A Troubling Story: “The US has Become a ‘Renter Nation'”
A troubling story is playing out across they USA in the 10 years since the housing bubble peaked and burst in a horrific crash. As real estate has risen, homeowners are thriving and renters struggle.
For many longtime owners, times are good.
They are enjoying the benefits of growing equity and reduced mortgage payments from ultra-low interest rates.
But for America’s growing class of renters, rising costs, stagnant pay and rising home values have made it next to impossible to save enough to buy.
The possible consequences are grim, and painful for a nation already grappling with economic inequality. Whatever wealth most Americans possess mainly comes from home equity. An enlarged renter class means fewer Americans can build that same wealth and financial security.
Nearly 67% of adults still own homes.
Yet ownership has become a far off Dream for the many Americans who regard it as a route to prosperity and pride. The problem has become especially severe in areas that offer the best job prospects as well as those that have been battered by foreclosures.
An analysis of the census data covering over 300 US communities found that 2 major forces are driving a wedge between the fortunes of renters and homeowners:
Historically low mortgage rates have enabled homeowners to refinance and shrink their monthly payments, thereby reducing a major household cost. The median annual mortgage expense for a US homeowner has dropped by $1,492 since Y 2006.

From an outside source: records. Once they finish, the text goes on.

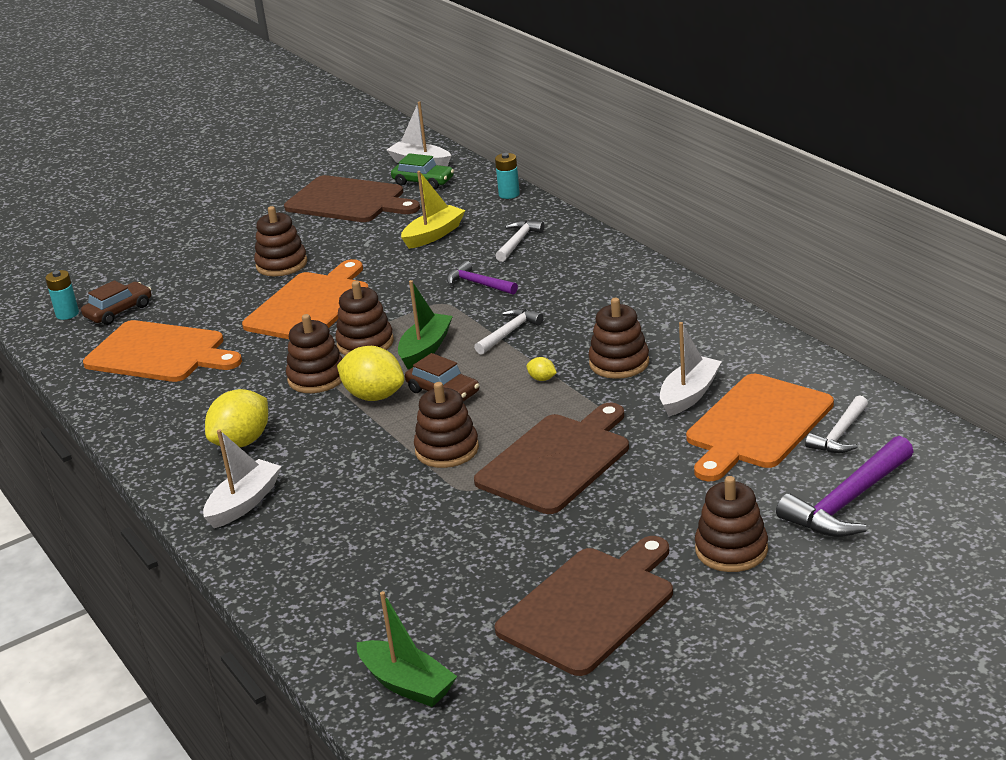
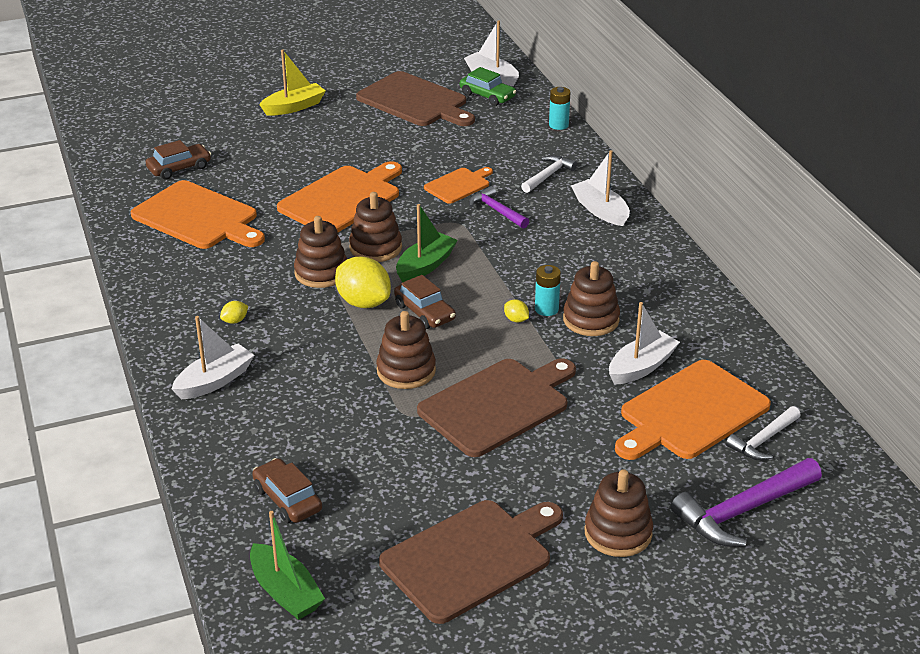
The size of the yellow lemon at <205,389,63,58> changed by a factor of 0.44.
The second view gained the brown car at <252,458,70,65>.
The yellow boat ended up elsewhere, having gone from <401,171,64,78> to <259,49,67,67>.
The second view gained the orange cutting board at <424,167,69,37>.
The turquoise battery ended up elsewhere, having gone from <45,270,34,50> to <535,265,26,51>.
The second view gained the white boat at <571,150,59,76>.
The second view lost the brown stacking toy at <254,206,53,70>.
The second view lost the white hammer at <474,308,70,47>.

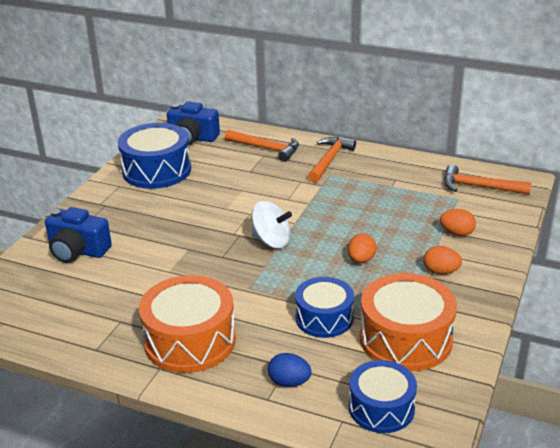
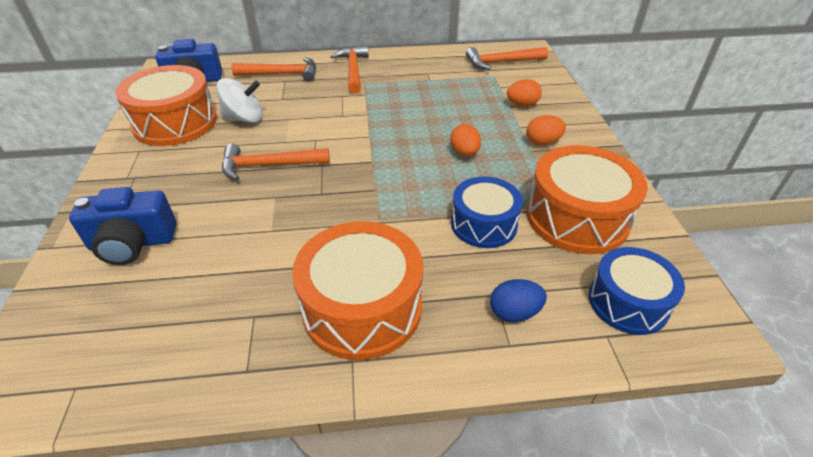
What was the blue drum at <118,123,73,66> turned into the orange drum at <115,65,102,81>.
The white spinning top ended up elsewhere, having gone from <251,201,41,48> to <216,78,46,45>.
The second view gained the orange hammer at <222,143,108,37>.

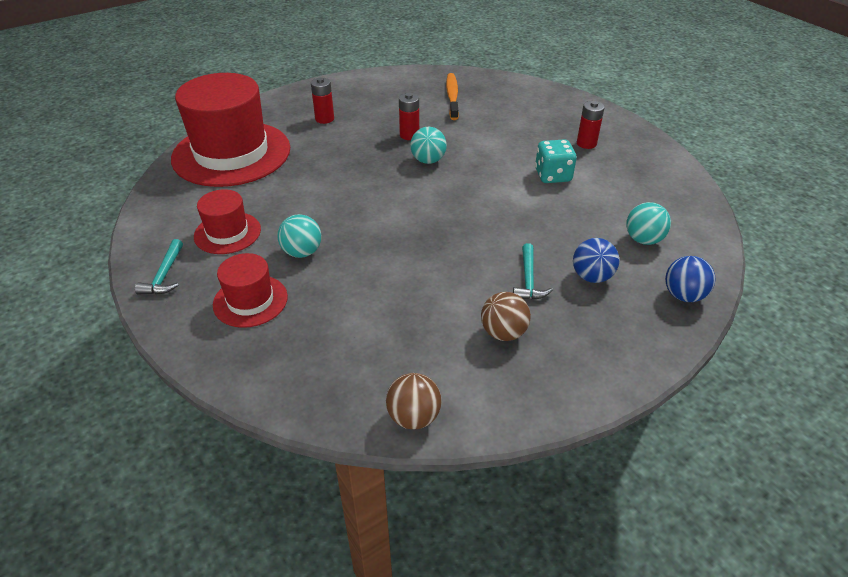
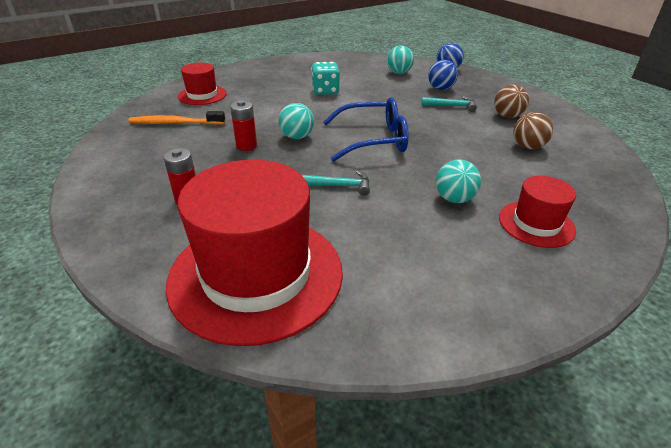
The red hat ended up elsewhere, having gone from <194,189,67,65> to <178,63,48,42>.
The turquoise hammer ended up elsewhere, having gone from <135,239,48,56> to <302,171,68,25>.
The second view gained the blue glasses at <323,97,86,65>.
The brown ball ended up elsewhere, having gone from <386,373,56,56> to <513,112,40,37>.
The second view lost the red battery at <577,101,28,48>.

A combination of foreclosures and new college graduates crowding into the strongest job markets has raised demand for rentals.
Renters accounted for all the 8-M+ net households the United States added in the past decade. Home ownership has dipped to 63.5%, near a 48-year low. That demand has driven up rents, which in turn have prevented or delayed renters from buying 1st homes.
The government says if you spend more than 30% of your pretax pay on housing, you are “cost-burdened.”
The total number of renters in that category has risen more than 30% in the past 10 years, to 21.2%. And 50% of all renters are now considered cost-burdened, compared with just 24% in Y 1960..
After the home bust, investors bought distressed houses in these communities at sharp discounts and rented them out. Many of the new tenants belong to Generation X households, ages 35 to 51 that began renting after the crash, according to the Harvard University Joint Center for Housing Studies.
The US census data analysis found a belt of stability across the Midwest where the housing boom and meltdown had little effect on home ownership. Rates of ownership remained relatively stable in Minneapolis, St. Louis and Kansas City, Missouri, where starter homes are comparatively affordable.
But the transformations have been very wide in other areas, particularly in smaller suburbs where much of the country lives.
Both before and during the housing boom, farmland around the country was bought cheaply and developed into houses, schools and shopping plazas, a build-out that ignited home ownership. Now many of those neighborhoods are occupied by renters living in homes whose former owners lost them to foreclosure.
Making that leap to home ownership is becoming harder for typical American renters.
The average 1st-time buyer makes $84,559, much more than the average household income of $75,037, that is the widest gap in over 15 years, according to an analysis by the online housing marketplace BildZoom
This closes one of the paths to accruing wealth.
On average, homeowners have a net housing wealth of $150,506, according to figures soon to be released by the Urban Institute Housing Instituet Policy Center.
That average climbs to $229,296 for those who own their homes free and clear, making the house an asset that provides a crucial financial cushion.
Just as the US economy failed 9 years ago, millennials began flooding the job market after college and graduate school.
The most educated tended to cluster in cities where jobs were plentiful, like Boston, San Francisco, and San Diego. They are renters paying historically high rents a result of too few apartments to meet demand and too few renters with enough savings to buy.
The opportunities are there for people who have money, or those who are already homeowners.
Americans refinanced $9.4-T of mortgage debt after the housing bubble burst, according to the Mortgage Bankers Association.
New mortgages at under 4% interest have freed up thousands of dollars annually for households in several metro areas, according to US Census figures.
What the housing recovery presented was a rare opportunity to capitalize on mortgage rates that had never dipped so low in a lifetime. But even while millions of renters struggle to save enough to buy, many such homeowners have never had it so good.
“They’re basically taking advantage of the changing economics of home ownership in ways that renters cannot,” said Andrew Jakabovics, senior director of policy and research at the affordable housing nonprofit Enterprise Community Partners.